P. carnii pneumonia and lymphoid interstitial pneumonia are major problems affecting infants and children infected with HIV. These disorders have not been adequately investigated and a large number of questions remain unanswered. Frequent cardiovascular abnormalities have also been found in patients infected with HIV, but the incidence and etiology of these abnormalities in the population of infants and children, infected in utero and perinatally, have not been delineated. An NHLBI program supports investigation of the pathogenesis of these disorders, along with their natural history. It was started in 1989, and 800 infants and children are being studied 49 percent of whom are black and 33 percent of whom are Hispanic.
A study to examine the effect of immune globulin on HIV-1 transmission from the infected mother to the fetus was started in fiscal year 1993. The initial safety and pharmacokinetic data has been collected and the efficacy portion of the trial is now in progress.
A study to evaluate the efficacy of HIVIG in treating HIV-1 infection in infants and children will is currently recruiting patients.
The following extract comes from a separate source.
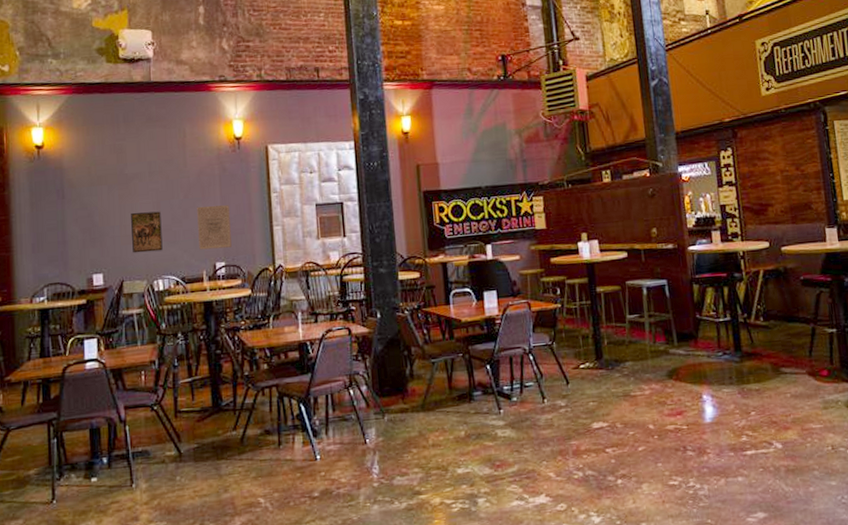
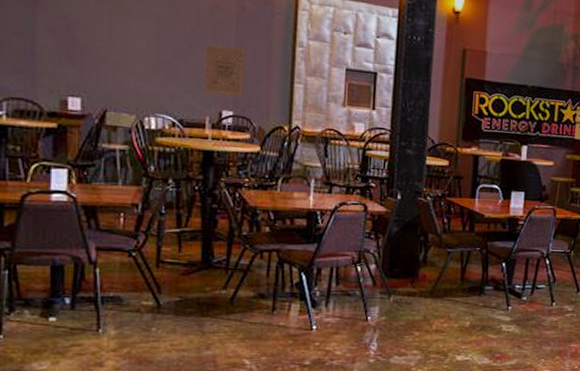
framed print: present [131,211,163,254] -> none [121,35,161,86]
Results are expected within the next year.
NHLBI-supported investigators are studying the natural history of transfusion-transmitted HIV-1 infection in children with congenital anemias or with coagulation disorders. About 173 children have been studied to date, and the findings include: children 1-7 years had leukocyte counts and percentages of granulocytes, monocytes, natural killer cells, and T-cell markers that were significantly higher than for control children. Percent total lymphocytes were decreased for this age but total number of lymphocytes and T- and B-cell counts were similar to controls. Platelets were not increased. Adolescents (8-17 years) and adults (< 18 years) had total leukocytes and monocytes that were increased, and lymphocyte counts that remained level instead of decreasing as did comparably aged controls. Lymphocyte subsets typically increased in count, but their percentage remained similar to children.
This program, which started in fiscal year 1994, is supporting investigation of the non-infectious pulmonary complications of HIV. One such disorder, lymphoid interstitial pneumocystis occurs primarily in infants with HIV. This study will end in 1999.
The NHLBI is co-funding a study with the Pediatric AIDS Foundation to produce genetically altered human hematopoietic stem cells which are resistant to HIV infection. Such a stem cell could be used therapeutically in an attempt to immunologically reconstitute an infected infant.